Rewrite the lines from the first one through the line that contains "scientific name: Dichanthelium boscii", substituting "collected by" for each "collectors" and changing nothing else.

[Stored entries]
--- BEGIN ---

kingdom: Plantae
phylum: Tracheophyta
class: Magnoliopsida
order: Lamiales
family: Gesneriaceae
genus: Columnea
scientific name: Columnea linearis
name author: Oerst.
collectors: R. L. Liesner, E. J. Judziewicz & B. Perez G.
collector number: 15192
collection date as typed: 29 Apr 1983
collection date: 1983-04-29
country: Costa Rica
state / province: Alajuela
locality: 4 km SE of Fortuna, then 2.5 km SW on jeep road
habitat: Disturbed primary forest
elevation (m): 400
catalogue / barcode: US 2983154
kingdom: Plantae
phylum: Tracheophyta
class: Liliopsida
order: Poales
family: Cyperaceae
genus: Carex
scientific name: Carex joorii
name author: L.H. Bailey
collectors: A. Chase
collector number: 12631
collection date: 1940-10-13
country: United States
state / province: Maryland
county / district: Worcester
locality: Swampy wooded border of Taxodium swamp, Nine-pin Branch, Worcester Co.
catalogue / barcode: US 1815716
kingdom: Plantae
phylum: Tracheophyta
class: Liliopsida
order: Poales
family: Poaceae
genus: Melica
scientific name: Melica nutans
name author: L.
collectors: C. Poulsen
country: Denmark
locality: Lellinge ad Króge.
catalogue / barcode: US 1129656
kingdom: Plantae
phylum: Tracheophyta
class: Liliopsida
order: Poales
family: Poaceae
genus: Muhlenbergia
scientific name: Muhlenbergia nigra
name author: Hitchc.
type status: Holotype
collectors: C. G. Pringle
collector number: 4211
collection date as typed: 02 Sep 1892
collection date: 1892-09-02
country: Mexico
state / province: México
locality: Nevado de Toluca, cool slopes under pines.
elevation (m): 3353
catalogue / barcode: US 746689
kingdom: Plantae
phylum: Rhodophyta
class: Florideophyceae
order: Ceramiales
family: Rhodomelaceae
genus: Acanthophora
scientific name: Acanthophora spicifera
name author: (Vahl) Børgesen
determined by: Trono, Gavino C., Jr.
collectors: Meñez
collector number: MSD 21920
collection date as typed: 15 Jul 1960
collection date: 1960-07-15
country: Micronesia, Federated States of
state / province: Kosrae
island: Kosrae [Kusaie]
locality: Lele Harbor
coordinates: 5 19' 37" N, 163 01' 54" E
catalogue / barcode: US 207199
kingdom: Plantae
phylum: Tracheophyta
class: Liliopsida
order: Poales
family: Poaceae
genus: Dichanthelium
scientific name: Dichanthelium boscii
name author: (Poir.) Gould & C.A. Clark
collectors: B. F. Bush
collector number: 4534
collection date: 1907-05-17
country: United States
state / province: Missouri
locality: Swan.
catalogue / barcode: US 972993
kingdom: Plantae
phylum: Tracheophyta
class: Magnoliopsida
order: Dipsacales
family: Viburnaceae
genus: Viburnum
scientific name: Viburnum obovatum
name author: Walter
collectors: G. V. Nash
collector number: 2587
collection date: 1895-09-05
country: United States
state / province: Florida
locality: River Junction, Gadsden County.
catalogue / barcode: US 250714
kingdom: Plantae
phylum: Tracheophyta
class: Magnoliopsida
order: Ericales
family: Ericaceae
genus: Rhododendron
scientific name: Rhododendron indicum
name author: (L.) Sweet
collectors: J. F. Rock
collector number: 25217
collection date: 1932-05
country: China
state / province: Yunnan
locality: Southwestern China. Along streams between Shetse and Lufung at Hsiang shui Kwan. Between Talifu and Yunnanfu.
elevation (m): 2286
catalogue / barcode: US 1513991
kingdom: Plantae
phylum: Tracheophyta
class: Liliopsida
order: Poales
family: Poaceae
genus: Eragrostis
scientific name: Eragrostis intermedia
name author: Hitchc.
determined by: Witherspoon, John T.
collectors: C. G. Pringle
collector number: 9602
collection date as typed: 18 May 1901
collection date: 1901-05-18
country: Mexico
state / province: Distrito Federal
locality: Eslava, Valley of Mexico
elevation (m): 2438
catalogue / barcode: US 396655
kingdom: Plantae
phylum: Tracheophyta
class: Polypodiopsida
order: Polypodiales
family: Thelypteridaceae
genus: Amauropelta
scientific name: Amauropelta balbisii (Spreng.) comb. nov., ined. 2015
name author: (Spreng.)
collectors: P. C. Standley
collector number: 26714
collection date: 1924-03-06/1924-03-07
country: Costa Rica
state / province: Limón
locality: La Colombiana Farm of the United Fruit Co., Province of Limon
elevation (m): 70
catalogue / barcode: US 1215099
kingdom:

--- END ---

- _SOLUTION TO THIS PROBLEM_:
kingdom: Plantae
phylum: Tracheophyta
class: Magnoliopsida
order: Lamiales
family: Gesneriaceae
genus: Columnea
scientific name: Columnea linearis
name author: Oerst.
collected by: R. L. Liesner, E. J. Judziewicz & B. Perez G.
collector number: 15192
collection date as typed: 29 Apr 1983
collection date: 1983-04-29
country: Costa Rica
state / province: Alajuela
locality: 4 km SE of Fortuna, then 2.5 km SW on jeep road
habitat: Disturbed primary forest
elevation (m): 400
catalogue / barcode: US 2983154
kingdom: Plantae
phylum: Tracheophyta
class: Liliopsida
order: Poales
family: Cyperaceae
genus: Carex
scientific name: Carex joorii
name author: L.H. Bailey
collected by: A. Chase
collector number: 12631
collection date: 1940-10-13
country: United States
state / province: Maryland
county / district: Worcester
locality: Swampy wooded border of Taxodium swamp, Nine-pin Branch, Worcester Co.
catalogue / barcode: US 1815716
kingdom: Plantae
phylum: Tracheophyta
class: Liliopsida
order: Poales
family: Poaceae
genus: Melica
scientific name: Melica nutans
name author: L.
collected by: C. Poulsen
country: Denmark
locality: Lellinge ad Króge.
catalogue / barcode: US 1129656
kingdom: Plantae
phylum: Tracheophyta
class: Liliopsida
order: Poales
family: Poaceae
genus: Muhlenbergia
scientific name: Muhlenbergia nigra
name author: Hitchc.
type status: Holotype
collected by: C. G. Pringle
collector number: 4211
collection date as typed: 02 Sep 1892
collection date: 1892-09-02
country: Mexico
state / province: México
locality: Nevado de Toluca, cool slopes under pines.
elevation (m): 3353
catalogue / barcode: US 746689
kingdom: Plantae
phylum: Rhodophyta
class: Florideophyceae
order: Ceramiales
family: Rhodomelaceae
genus: Acanthophora
scientific name: Acanthophora spicifera
name author: (Vahl) Børgesen
determined by: Trono, Gavino C., Jr.
collected by: Meñez
collector number: MSD 21920
collection date as typed: 15 Jul 1960
collection date: 1960-07-15
country: Micronesia, Federated States of
state / province: Kosrae
island: Kosrae [Kusaie]
locality: Lele Harbor
coordinates: 5 19' 37" N, 163 01' 54" E
catalogue / barcode: US 207199
kingdom: Plantae
phylum: Tracheophyta
class: Liliopsida
order: Poales
family: Poaceae
genus: Dichanthelium
scientific name: Dichanthelium boscii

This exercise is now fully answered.